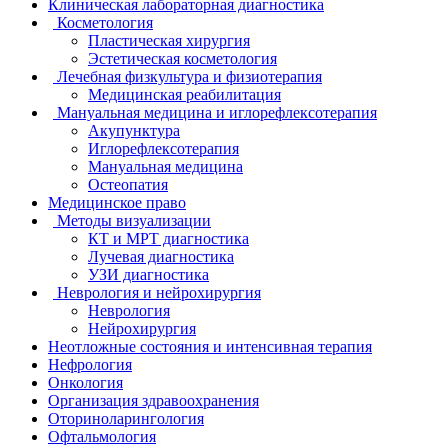
Клиническая лабораторная диагностика
Косметология
Пластическая хирургия
Эстетическая косметология
Лечебная физкультура и физиотерапия
Медицинская реабилитация
Мануальная медицина и иглорефлексотерапия
Акупунктура
Иглорефлексотерапия
Мануальная медицина
Остеопатия
Медицинское право
Методы визуализации
КТ и МРТ диагностика
Лучевая диагностика
УЗИ диагностика
Неврология и нейрохирургия
Неврология
Нейрохирургия
Неотложные состояния и интенсивная терапия
Нефрология
Онкология
Организация здравоохранения
Оториноларингология
Офтальмология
● ● ●
● **Problem description**
When a line in the material above includes "Неврология", report that line by copying it.

● **Task answer**
Неврология и нейрохирургия
Неврология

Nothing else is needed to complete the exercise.